TEXT PASSAGE =
------------------------------------------------

# Just the Surf no Turf



## bigredq (Feb 15, 2009)

Decided on staying in on Valentines day with the wife.  Made a dinner and sat back to some videos.

wrapping the scallops in some of my fresh homemade belly bacon


marinaded the scallops and prawns in an Herb and Garlic marinade


Being that it is valentines day,  I was trying to get the prawns toothpicked into Heart shapes.


and giving them a kiss of smoke before getting the direct heat


and the main course.   I wonder if these guys know there fate?


They do NOW.  muhahaha


These turned out nice.


and the meal all together



Hope you enjoyed this,  we sure did.


----------



## woody (Feb 15, 2009)

Nice. Wonder if anyone's tried to smoke lobster?


----------



## darrin (Feb 15, 2009)

Very nice!!


----------



## mcp9 (Feb 15, 2009)

wow. ur gettin me all wound up big red. musta worked for ur wife.


----------



## chef_boy812 (Feb 15, 2009)

Now does your wife know you were kiss'n around on Valentine's Day?
Shame on you...lol

Very Nice  Dinner!
She's a lucky lady.


----------



## jamesb (Feb 15, 2009)

Nice grub ya cooked up there!


----------



## rtom (Feb 15, 2009)

that looks awesome big red, your wife is very lucky


----------

------------------------------------------------

RECORDED DATA =
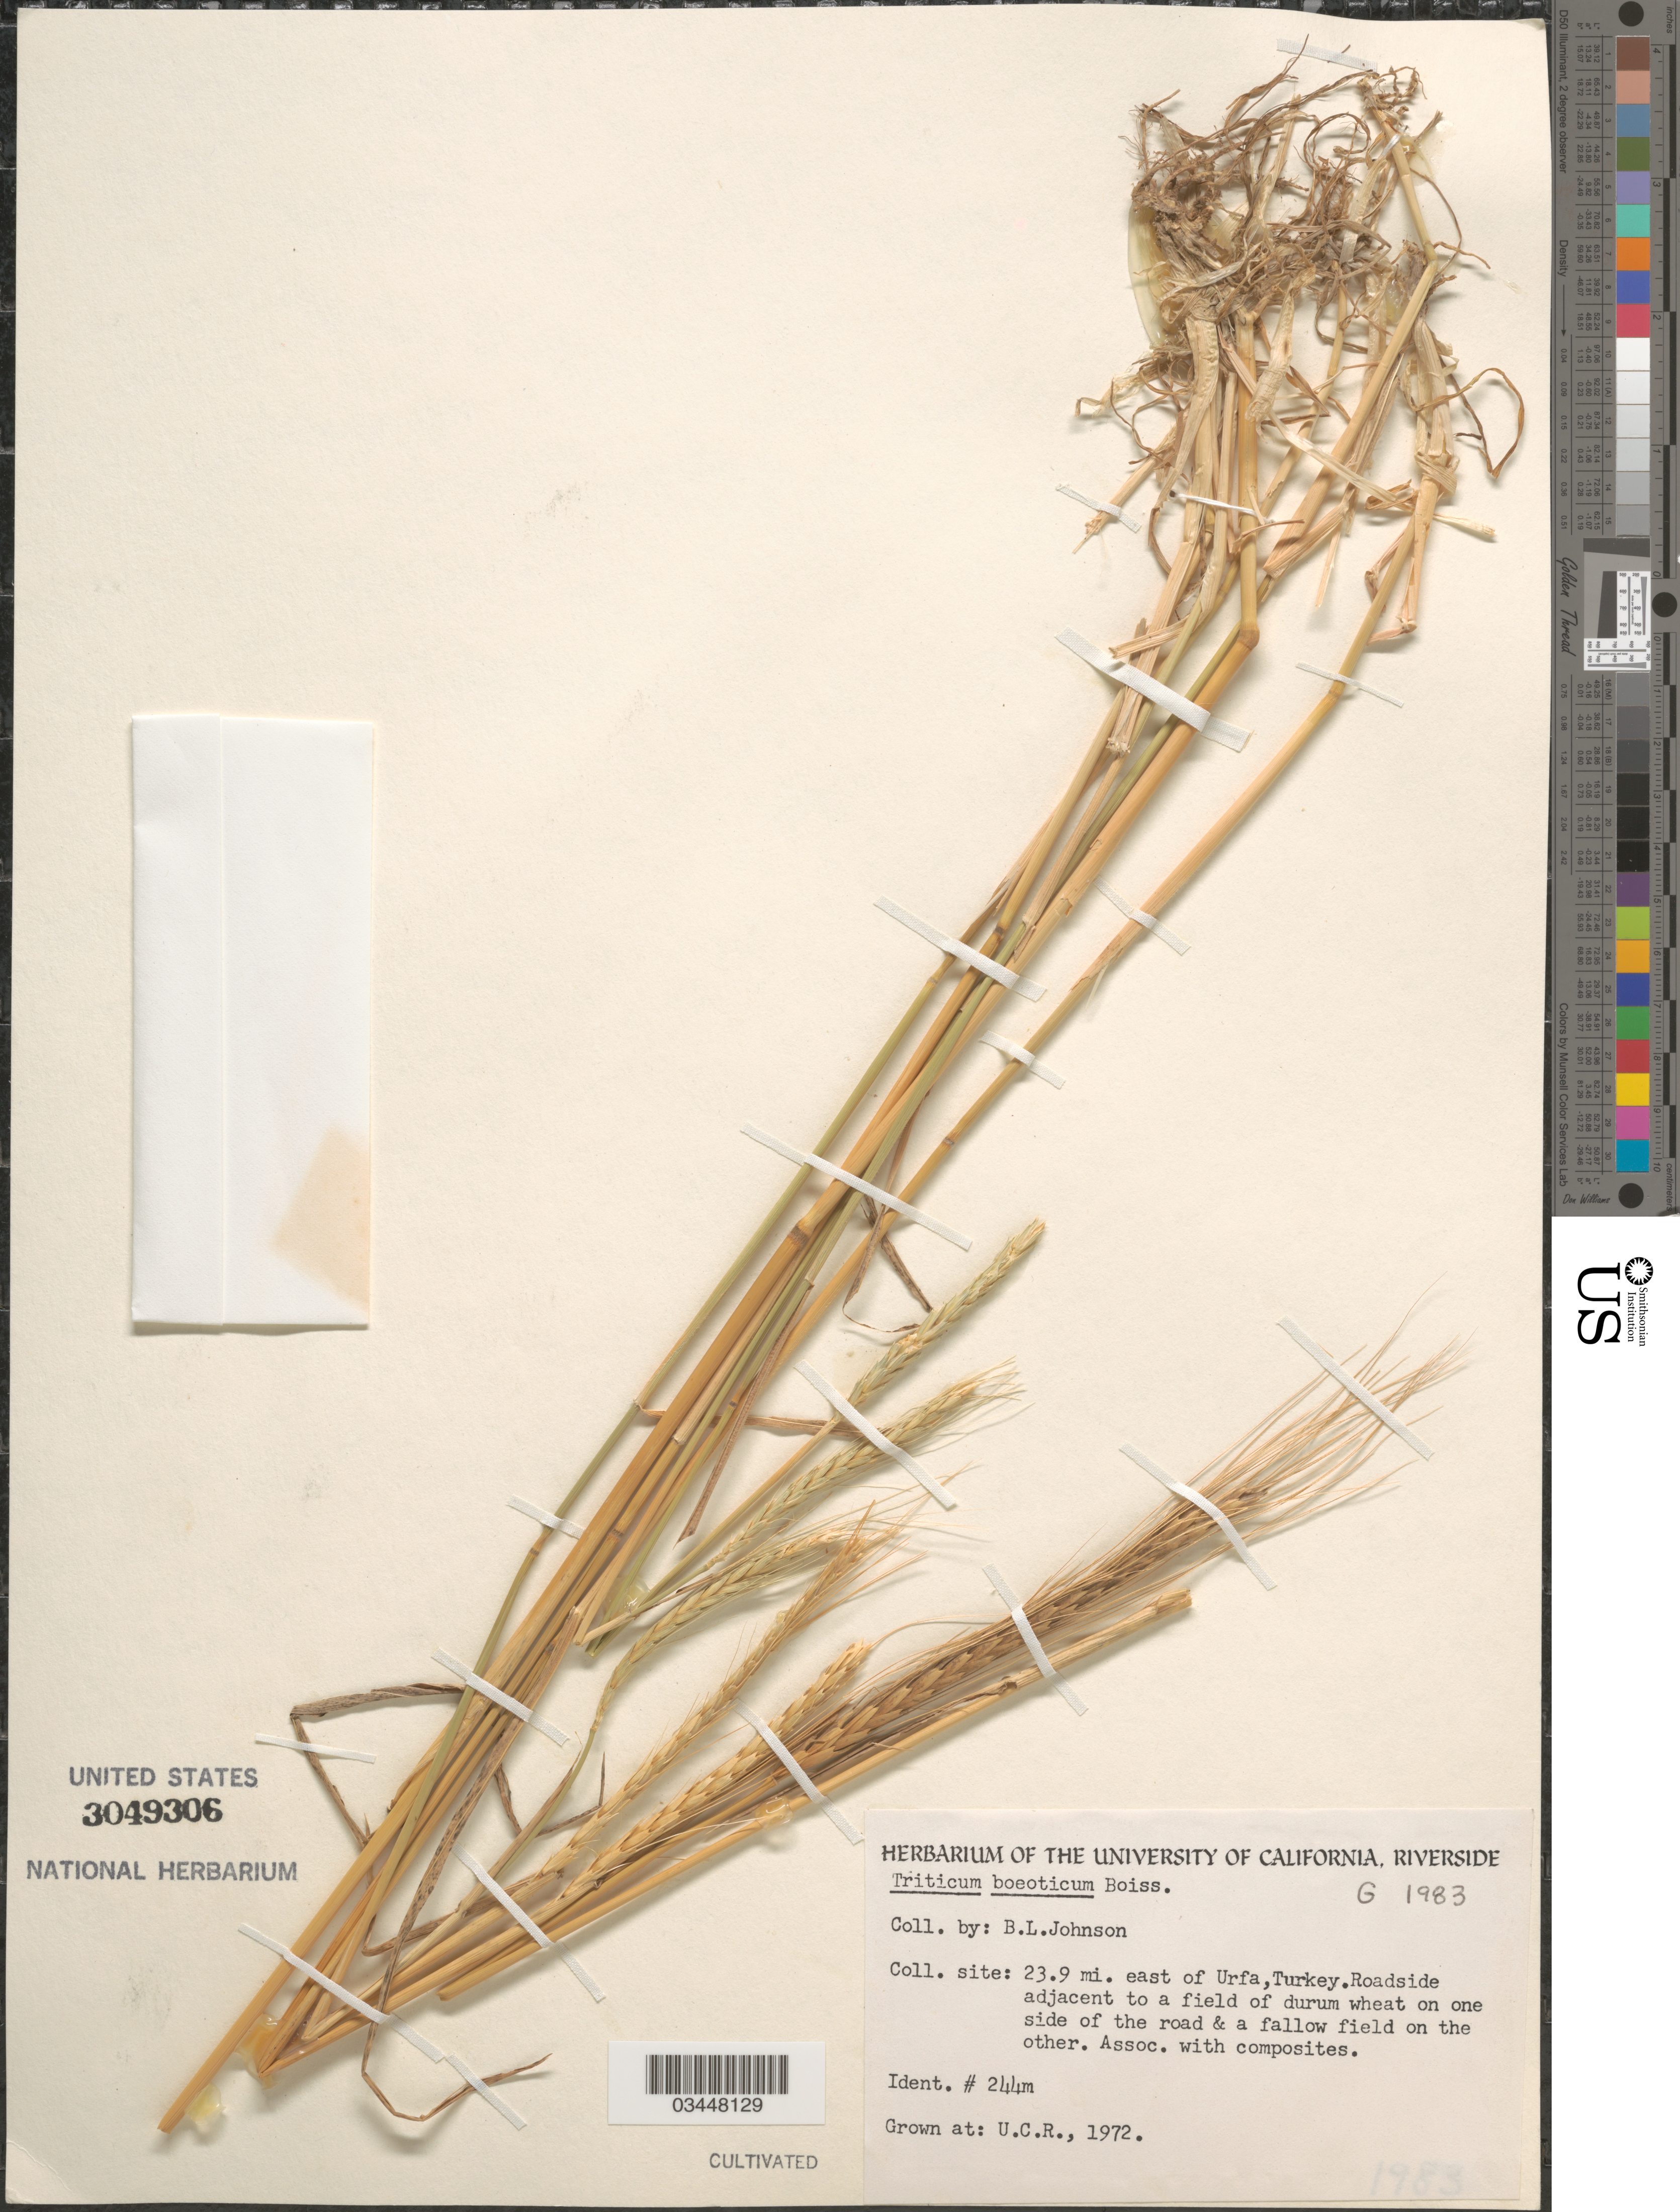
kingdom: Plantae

------------------------------------------------

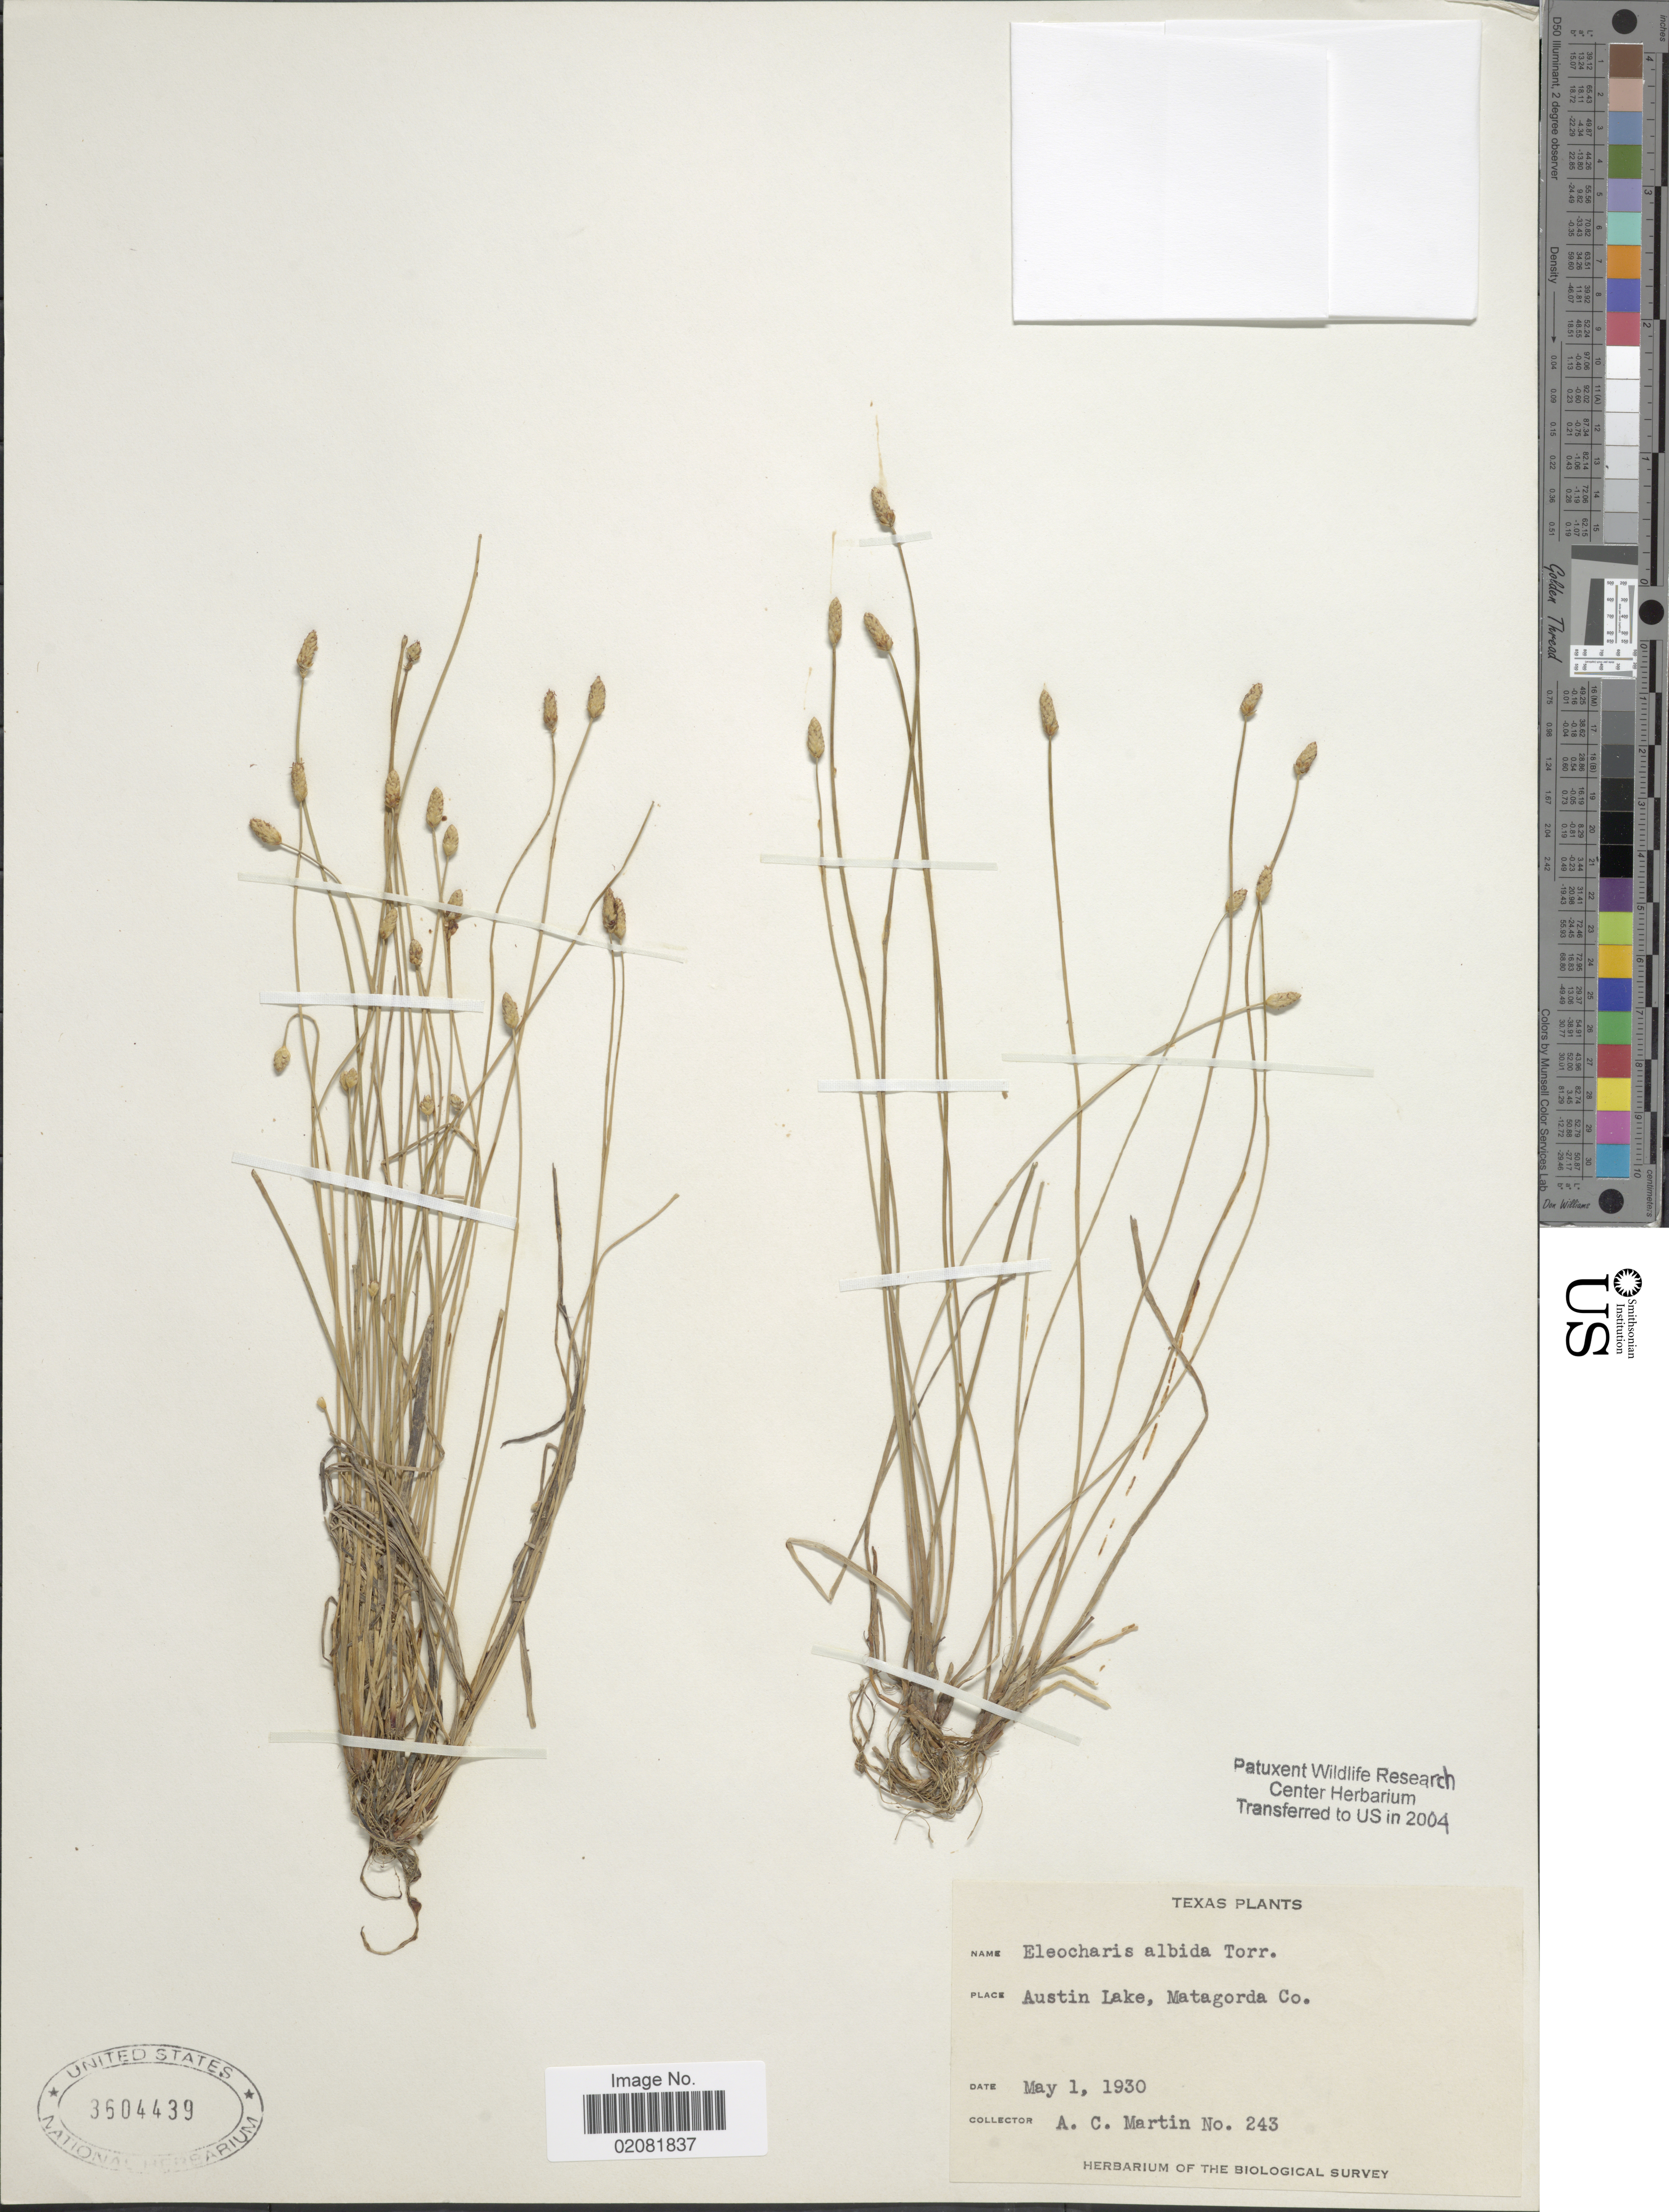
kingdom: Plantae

------------------------------------------------

WHAT IS ASKED = In the Valentine's Day dinner thread, what marinade did the original poster use on the scallops and prawns?

EXERCISE ANSWER = An herb and garlic marinade.